Homes in GTA see big price gain

Average prices for a single detached home in these high-end areas are up a whopping 12.7 per cent from last year.

Toronto has another $1 million neighbourhood.

The average price for single detached homes in Don Mills, Parkwoods-Donalda, and Victoria Village rose to $1.1 million in the first six months of 2013, a report by Remax Ontario-Atlantic Canada Inc. shows.

That’s up a whopping 12.7 per cent from the average price of $980,000 for the same period last year.

These high-end areas sit between Eglinton Avenue and Highway 401, from Don Mills Road to Victoria Park Avenue. Small bungalows start in the $600,000 range.

“At the end of the day, the Toronto real estate market continues to be healthy. This health is expected to continue,” Gurinder Sandhu, executive vice-president, regional director, Remax Ontario-Atlantic Canada, said in an interview.

The Remax report uses January to June data from the Toronto Real Estate Board to compare sales activity in 35 districts across the Greater Toronto Area to the year-earlier period.

The average price for all types of housing, (that includes condos, semis, townhouses, and detached) rose 3 per cent compared to the 2012 period. It stands at $522,000, according to the statistics.

The west-end reported a year-to-date increase of nearly 6 per cent and the average price now hovers at nearly $692,000. Keesdale, Eglinton West, and Weston-Pellam Park saw the biggest gain, 10.2 per cent, with average prices rising to $457,000, the Remax report found.

The average price is $580,300 in the east end, which also saw an average increase of 6 per cent.
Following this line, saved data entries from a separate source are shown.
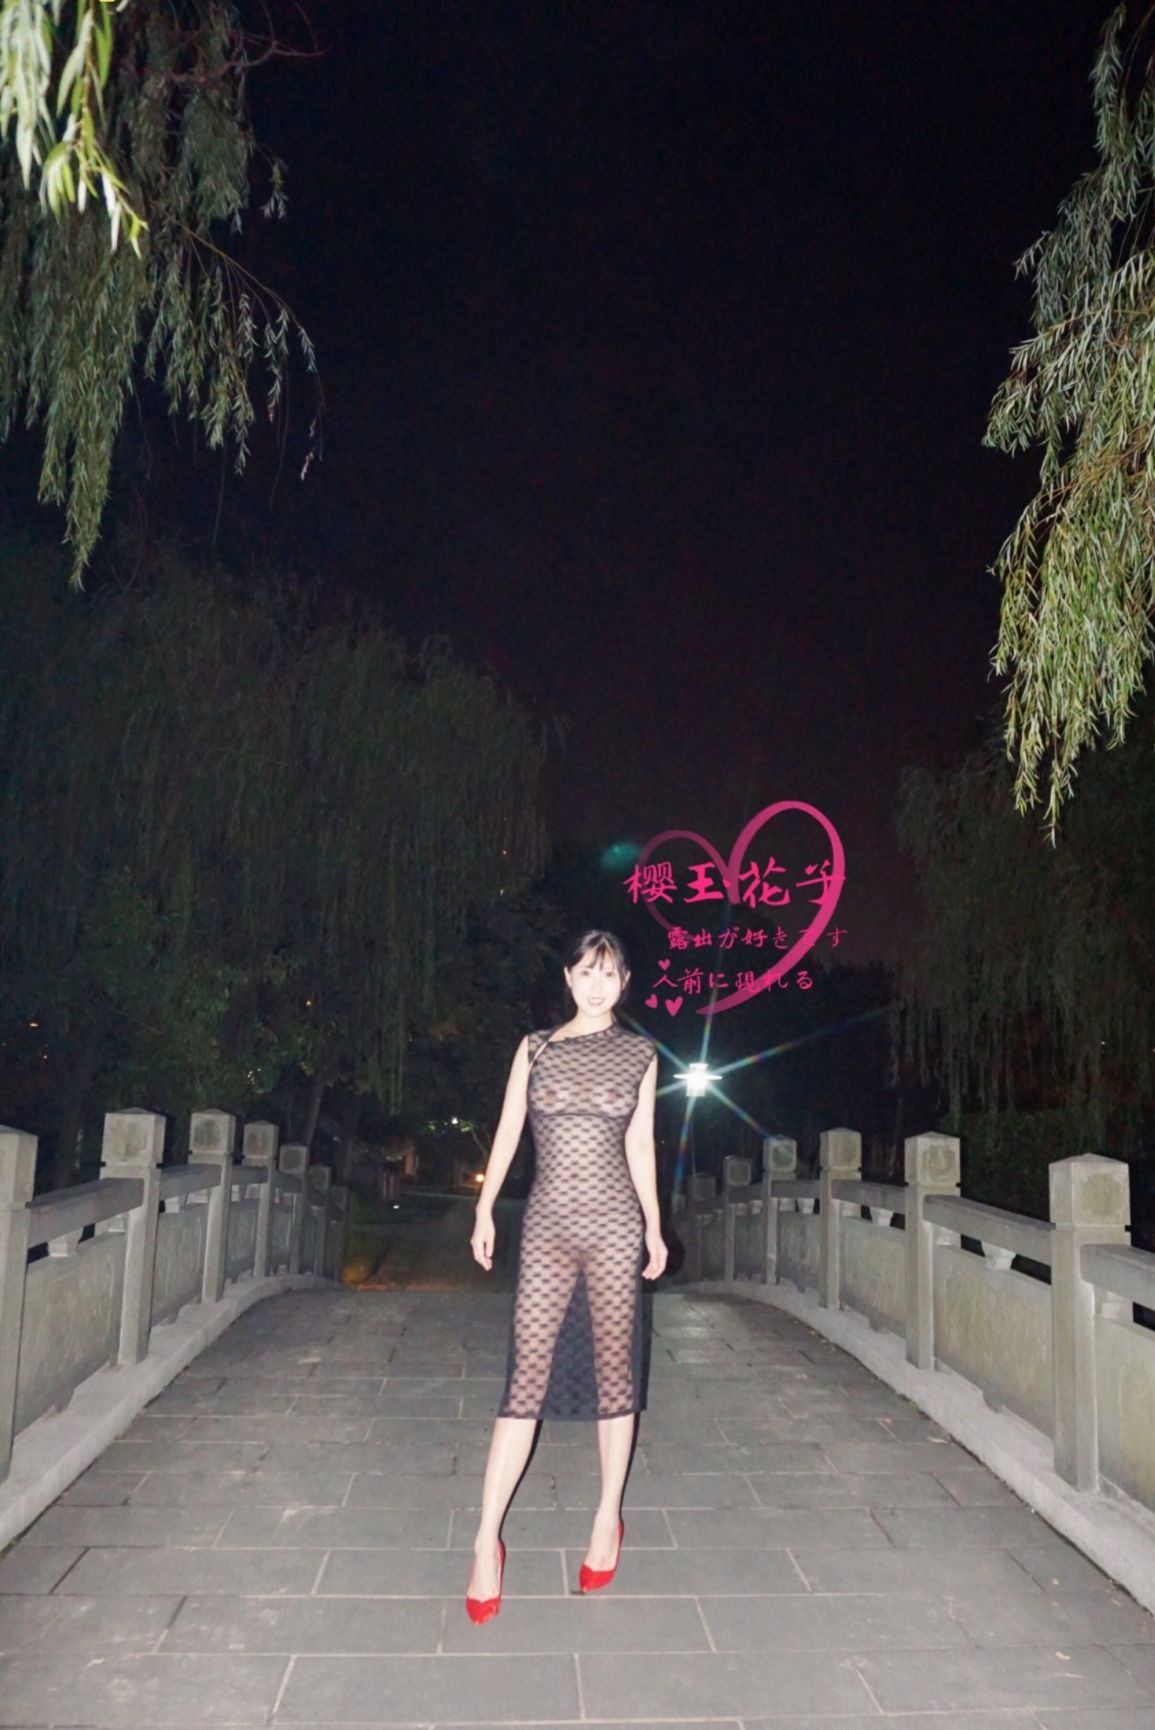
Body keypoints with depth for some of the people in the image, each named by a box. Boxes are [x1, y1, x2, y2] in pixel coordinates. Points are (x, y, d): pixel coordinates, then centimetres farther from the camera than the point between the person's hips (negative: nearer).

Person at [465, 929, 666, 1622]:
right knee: (528, 1376, -2)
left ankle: (609, 1518, 25)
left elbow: (640, 1143, 10)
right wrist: (485, 1210, 3)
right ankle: (487, 1540, 5)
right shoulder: (536, 1048, 7)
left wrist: (654, 1227, 10)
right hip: (549, 1224, 0)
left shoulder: (640, 1053, 7)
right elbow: (508, 1131, 7)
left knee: (614, 1370, 8)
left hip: (615, 1225, 0)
The sharpest increase, 8.8 per cent, was in Birch Cliff, Oakridge, Hunt Club, and Cliffside, where the price for an average single detached home now sits at nearly $579,600.

Home buyers are still feeling confident in the state of the economy as low lending rates continue. As well, population growth in the GTA continues, Sandhu said. “All of those things are creating this healthy demand and you’re seeing it reflected in the prices.”

There were approximately 46,000 transactions in the first six months of this year. That’s down by about 8 per cent from January to June of 2012, which was a record period as buyers rushed into the market ahead of tighter lending restrictions, Sandhu said.

Sales activity is expected to pick up in the second half of this year, he added.

Would-be buyers who were sidelined by stricter requirements “are now starting to make their way back into the market. They’ve saved more or they’ve resolved to buy a little less house,” Sandhu said.

Year-over-year price increases for 2013 are expected to remain in the low single digits, Sandhu said.

“This is a return to a healthier market. These low single digit increases can be sustainable in the long run with increases in employment and salary levels. In the past, we had years with low double digit increases. Those are not sustainable.”